Supplied information:

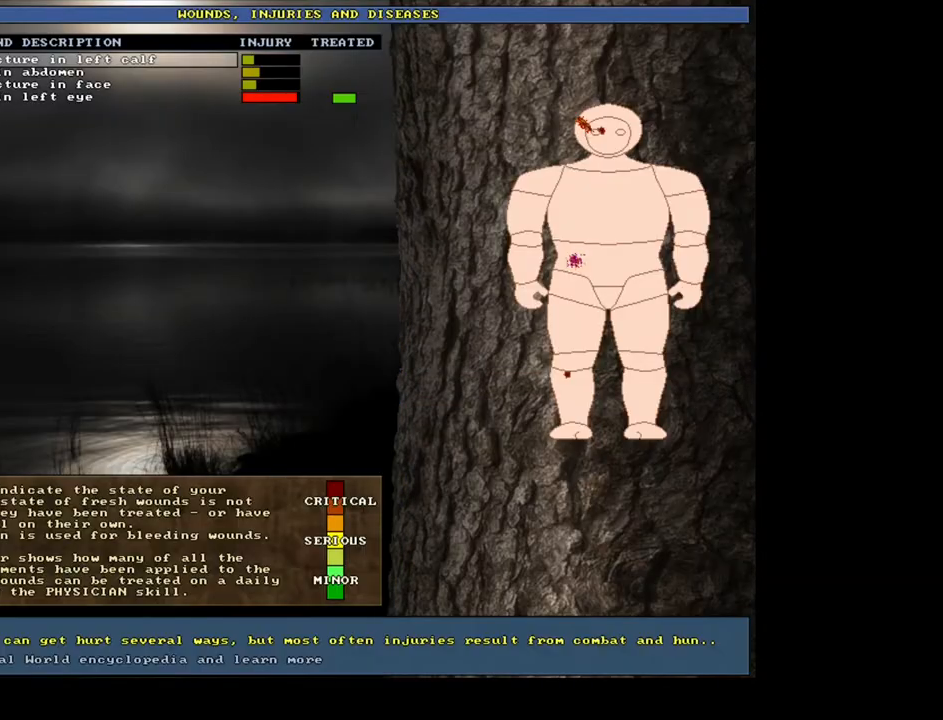
{"keys": [], "mouse": [], "events": []}
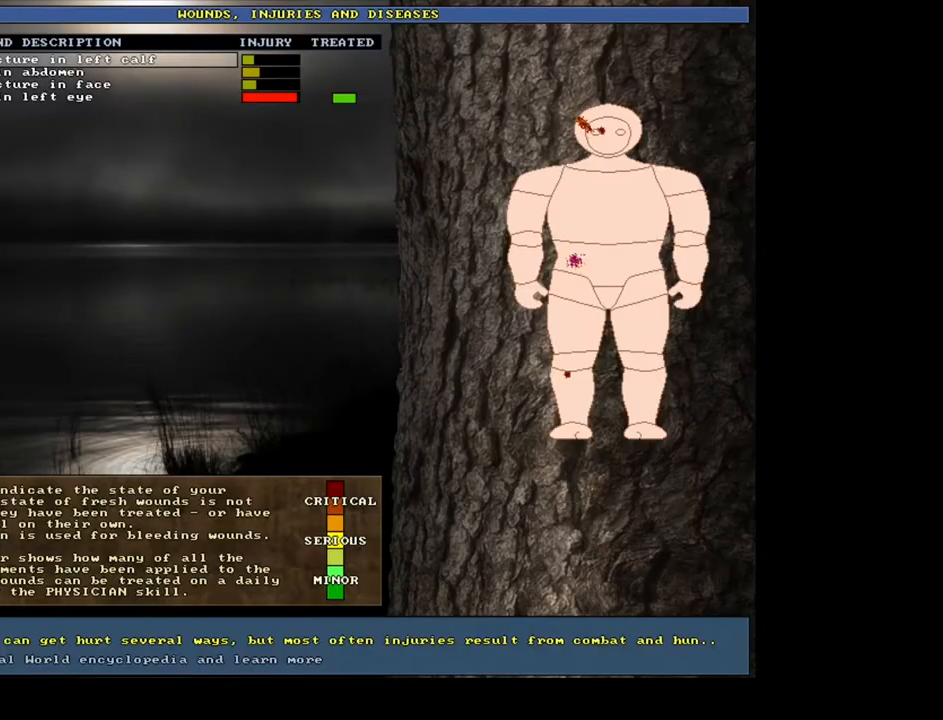
{"keys": [], "mouse": [], "events": []}
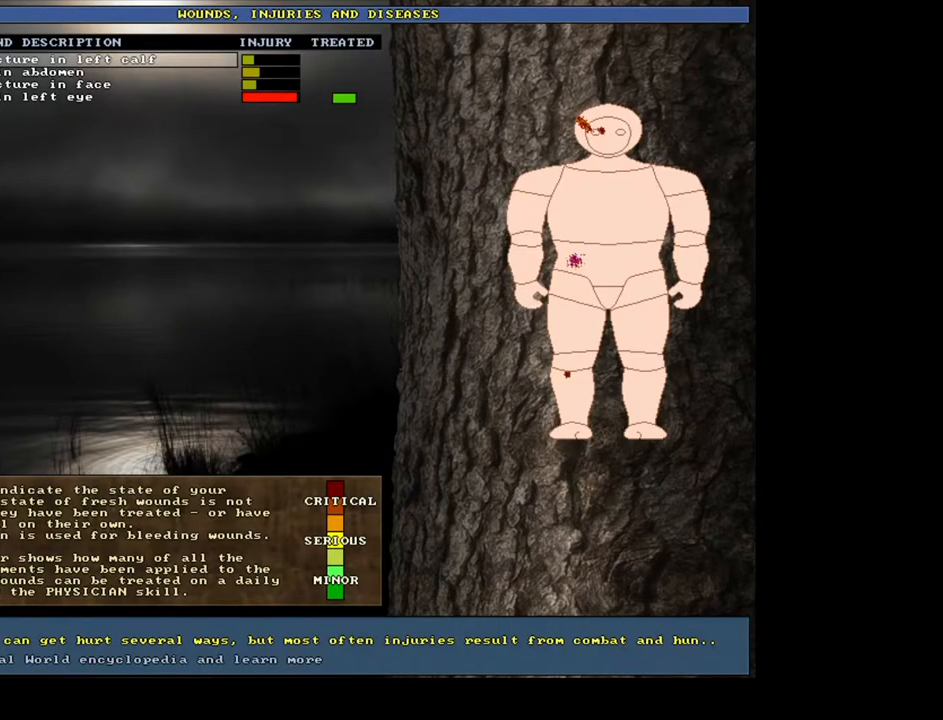
{"keys": [], "mouse": [], "events": [[283, "num2", "down"], [367, "num2", "up"]]}
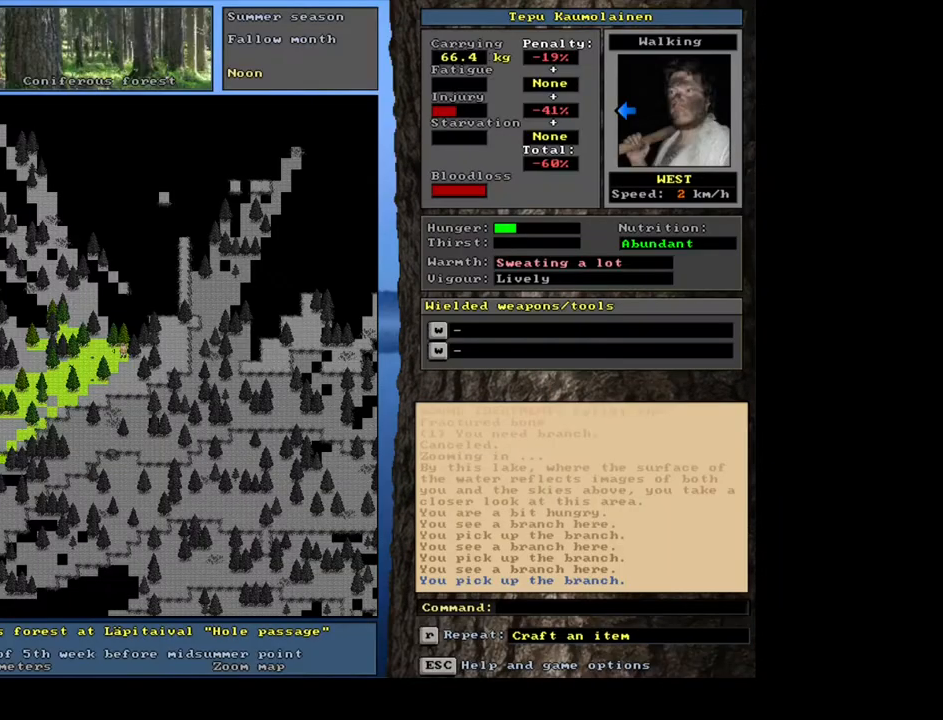
{"keys": [], "mouse": [], "events": []}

Instructions to follow: Nothing but an exact copy of the data above, minus its pictures, should appear in the response.

Response:
{"keys": [], "mouse": [], "events": []}
{"keys": [], "mouse": [], "events": []}
{"keys": [], "mouse": [], "events": [[283, "num2", "down"], [367, "num2", "up"]]}
{"keys": [], "mouse": [], "events": []}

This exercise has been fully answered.